Boxerfilm-Neustart "Creed" Rockys Erbe

Der berühmteste Boxer der Filmgeschichte ist wieder da. Doch "Creed - Rocky's Legacy" ist mehr als nur der siebte Film der Reihe. Er ist ein Zeichen für mehr Vielfalt in Hollywood.
Von Andreas Busche
Boxerfilm-Neustart "Creed": Rockys Erbe

Boxerfilm-Neustart "Creed": Rockys Erbe 

Foto: Warner Bros.

Ein junger Schwarzer im Trainingsanzug läuft durch die Straßen von Philadelphia. Die Häuserfassaden sind heruntergekommen, auf den Bürgersteigen stapelt sich der Müll. An der Straßenecke sitzen afroamerikanische Jugendliche auf Motocrossrädern und Quads. En passant feuert der Läufer die Homeboys an, fordert sie auf, ihm zu folgen.

Einsatz Hip-Hop-Beat. Die Kids starten ihre Maschinen und holen zum Boxer auf, der das Tempo verschärft. Motorengeräusche vermischen sich mit Stakkato-Sprechgesang. "Uh, Lord knows I'm filthy rich/ All this ice is like 50 bricks", während die Kamera die motorisierte Eskorte frontal filmt: junge Männer mit einem Überschuss an Adrenalin im Blut. Angriffslustig stellen sie sich auf die Hinterräder, der Hip-Hop-Track schwillt zu einem Carmina-Burana-artigen Crescendo an, das abrupt in sich zusammenfällt.

Im selben Augenblick setzt Schwerelosigkeit ein: In Zeitlupe überholen die Motorräder den Läufer, umkreisen ihn wie in einer von körperlosen Gospel-Chören getragenen Ballettchoreografie, während er vor einem Backsteingebäude schattenboxt und triumphierend die Fäuste in die Luft streckt. Oben am Fenster steht ein alter Mann und blickt zufrieden auf seinen legitimen Nachfolger.

Diese fantastische Szene stammt aus "Creed - Rocky's Legacy" von Ryan Coogler ("Nächster Halt: Fruitvale Station"), doch der Vorläufer des Schlüsselmoments ist fast 40 Jahre alt und so ikonisch, dass sein Ort längst zum Stadtmarketing von Philadelphia gehört.

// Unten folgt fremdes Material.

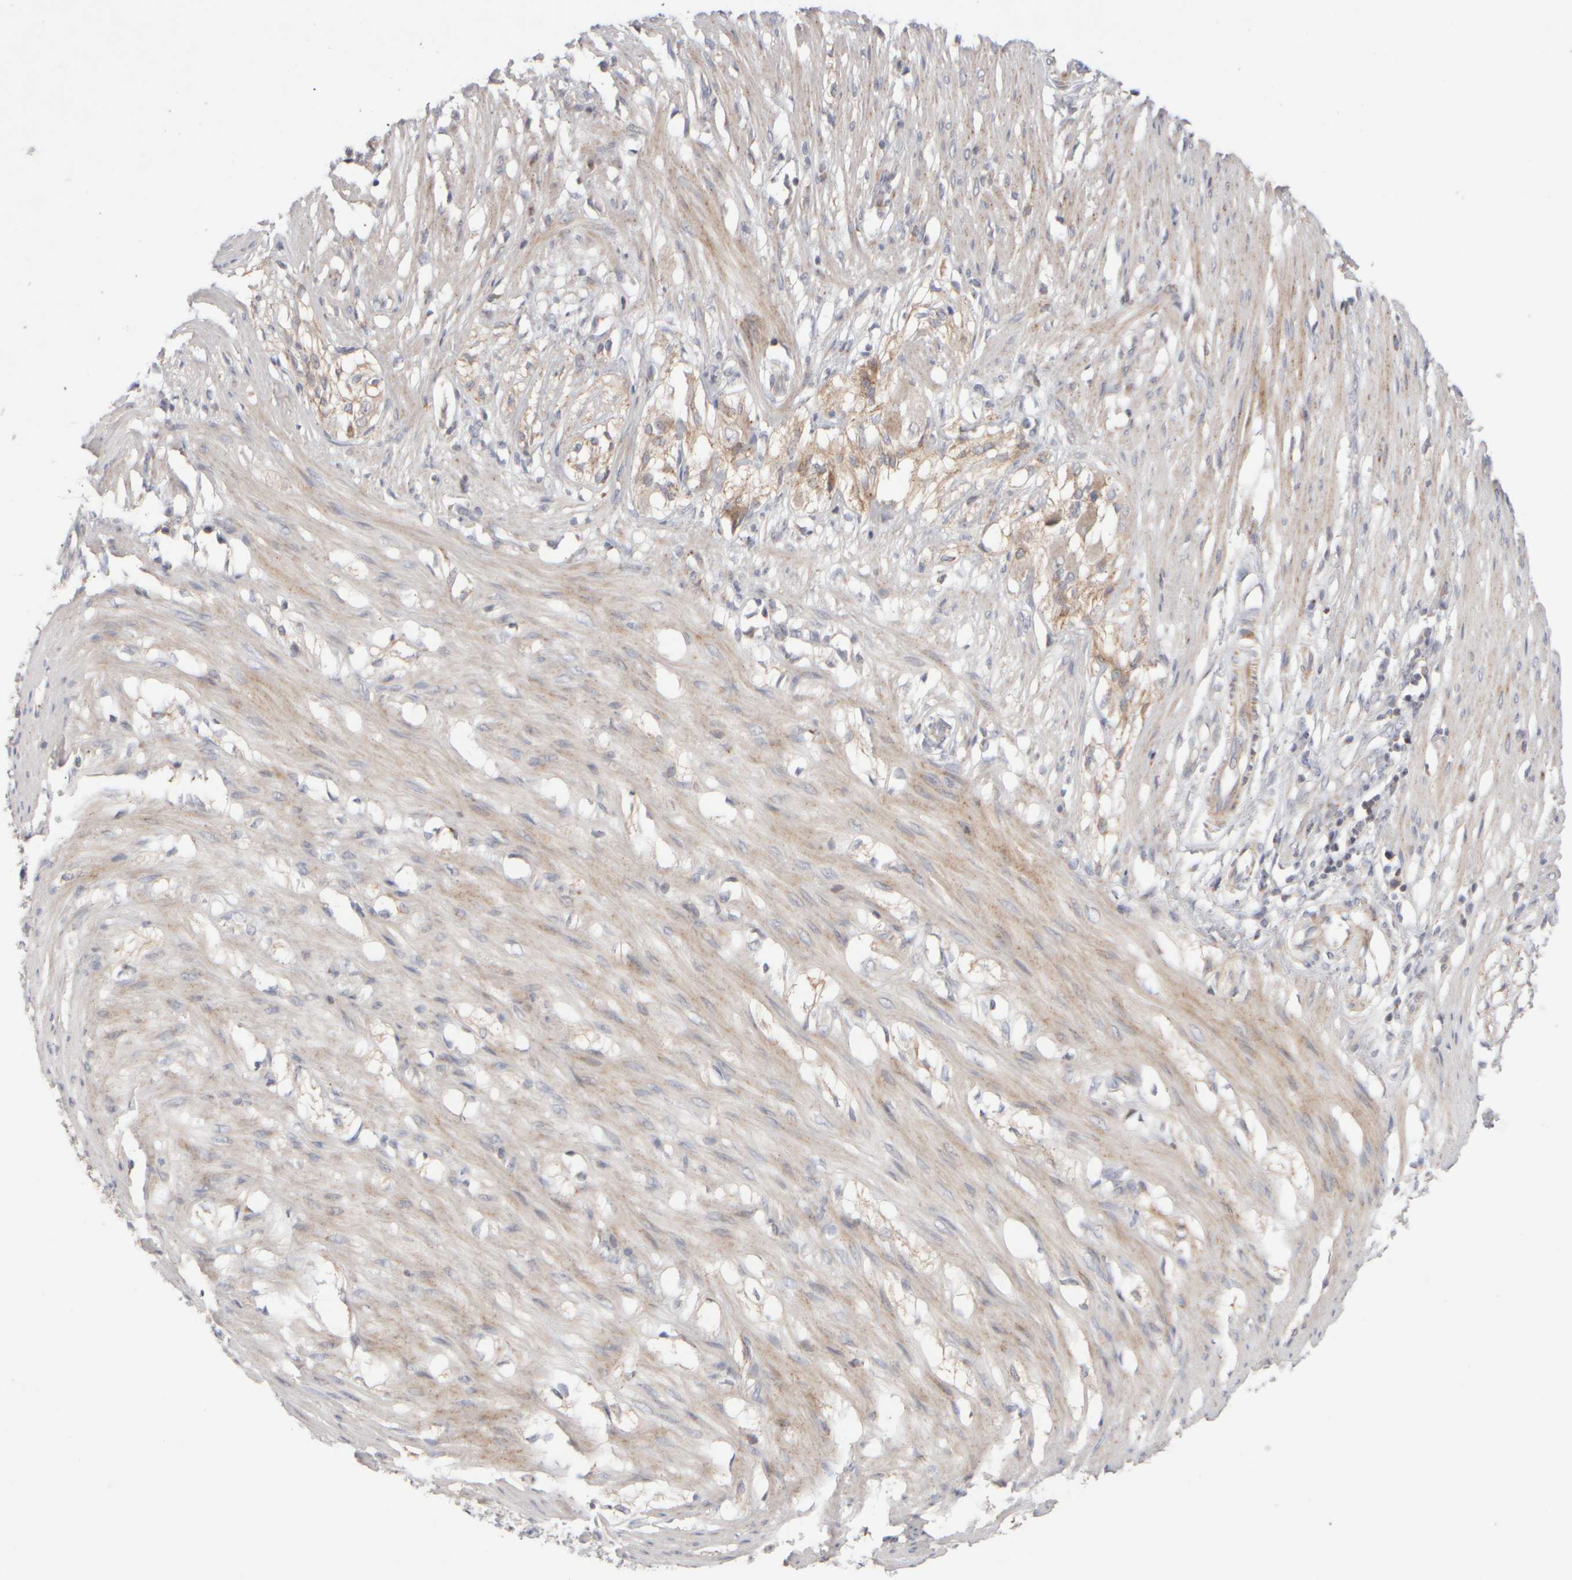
{"staining": {"intensity": "weak", "quantity": "25%-75%", "location": "cytoplasmic/membranous"}, "tissue": "smooth muscle", "cell_type": "Smooth muscle cells", "image_type": "normal", "snomed": [{"axis": "morphology", "description": "Normal tissue, NOS"}, {"axis": "morphology", "description": "Adenocarcinoma, NOS"}, {"axis": "topography", "description": "Smooth muscle"}, {"axis": "topography", "description": "Colon"}], "caption": "A photomicrograph of human smooth muscle stained for a protein displays weak cytoplasmic/membranous brown staining in smooth muscle cells. The protein of interest is shown in brown color, while the nuclei are stained blue.", "gene": "CHADL", "patient": {"sex": "male", "age": 14}}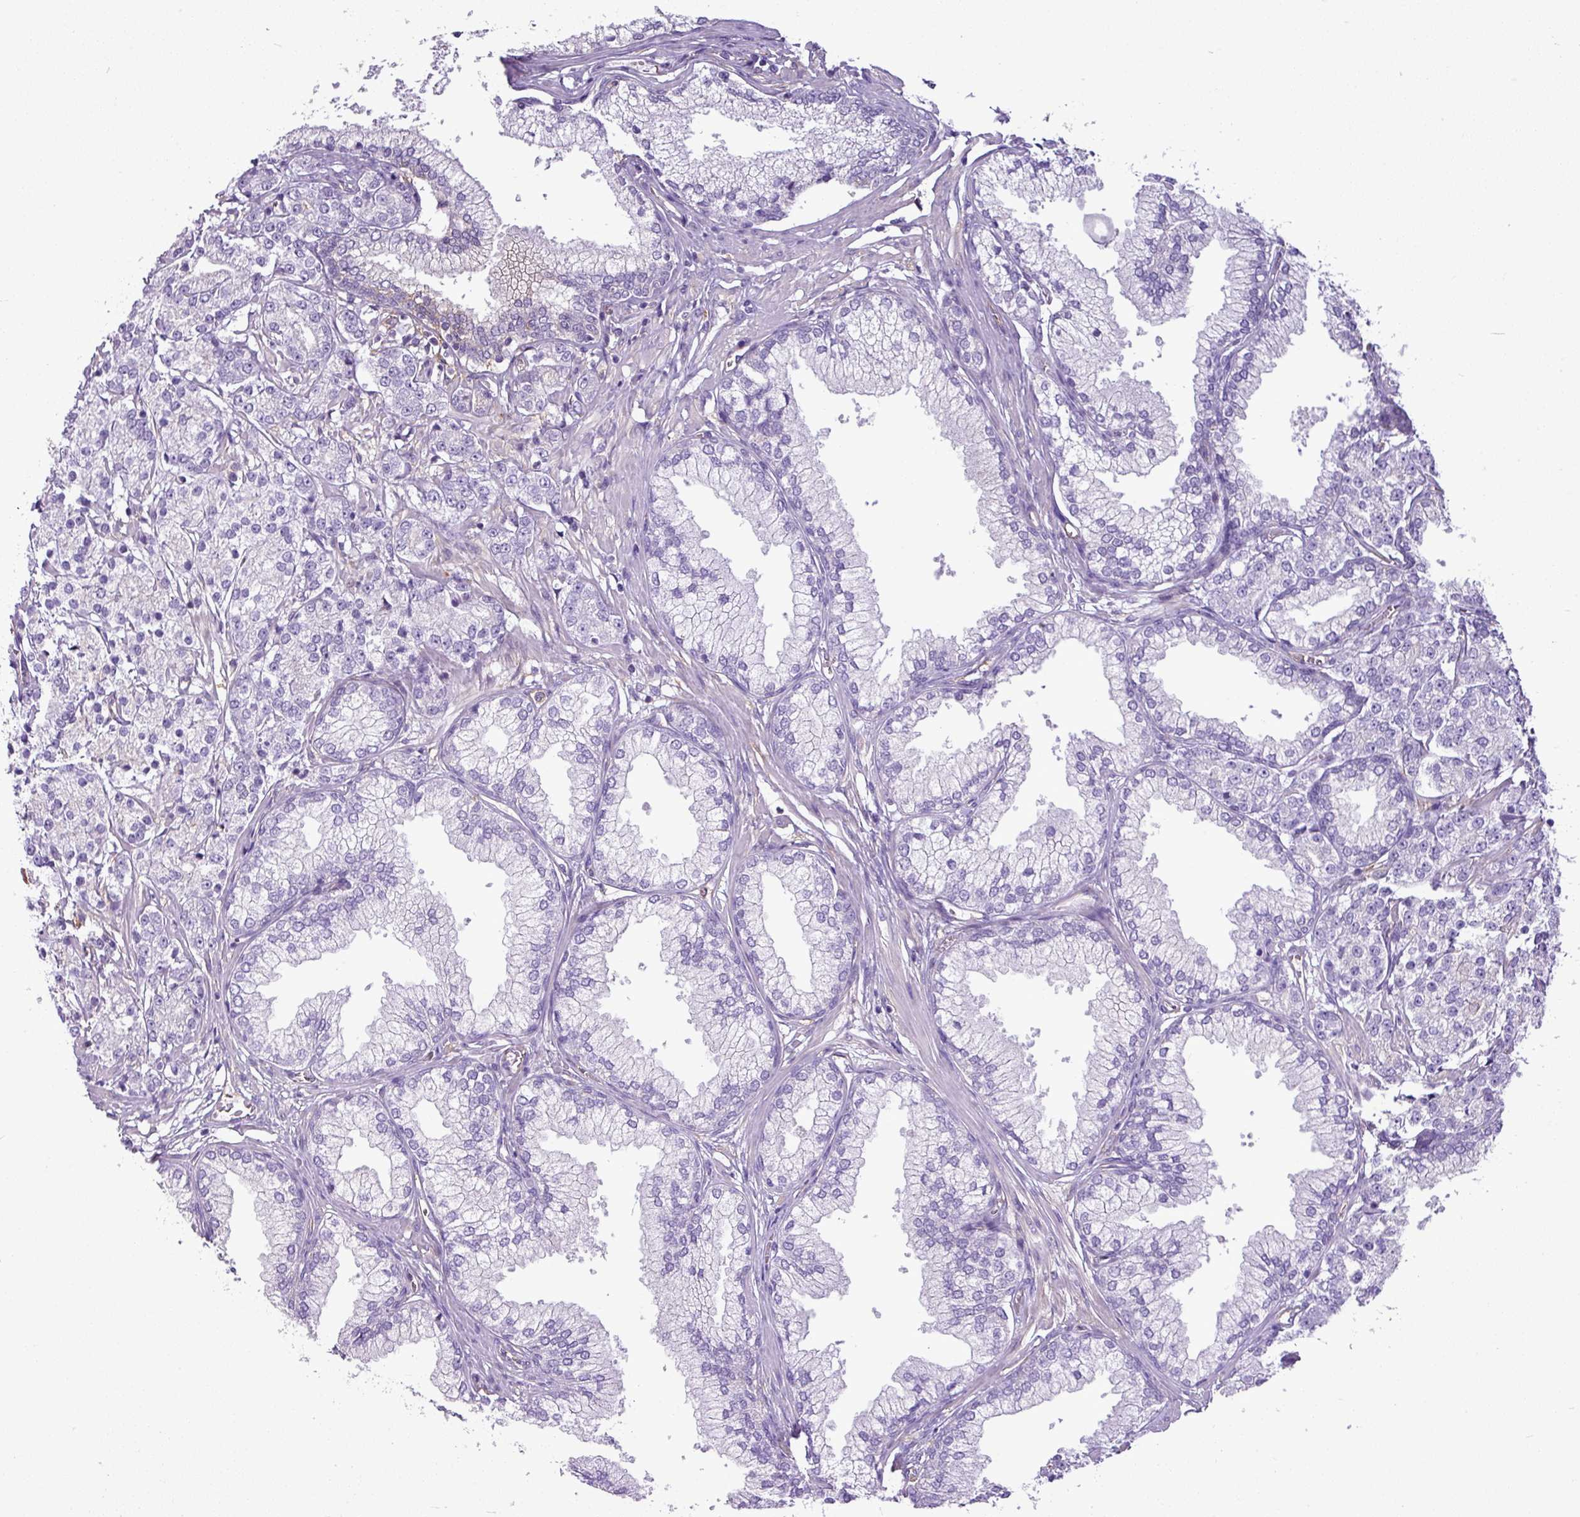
{"staining": {"intensity": "negative", "quantity": "none", "location": "none"}, "tissue": "prostate cancer", "cell_type": "Tumor cells", "image_type": "cancer", "snomed": [{"axis": "morphology", "description": "Adenocarcinoma, High grade"}, {"axis": "topography", "description": "Prostate"}], "caption": "Adenocarcinoma (high-grade) (prostate) stained for a protein using IHC demonstrates no positivity tumor cells.", "gene": "XNDC1N", "patient": {"sex": "male", "age": 69}}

Einer Stadt, die sich seit der Hochzeit des Phillysound in den Siebzigerjahren vor allem als murder capital einen Namen gemacht hat.

1979 rannte Sylvester Stallone in "Rocky 2" durch das italoamerikanische Arbeiterviertel und beendete seinen Triumphzug auf der Spitze der berühmten "Rocky Steps" vor dem Philadelphia Museum of Art, umringt von einer Schar jubelnder Kinder. Dass Coogler diese Szene im nunmehr siebten Film der "Rocky"-Reihe wieder aufgreift, hat einen triftigen Grund, denn "Creed" ist keine bloße Fortsetzung des Rocky-Mythos, er ist ein Neuanfang. Eine Stabübergabe an die nächste Generation, aber vor allem eine soziokulturelle Umschreibung.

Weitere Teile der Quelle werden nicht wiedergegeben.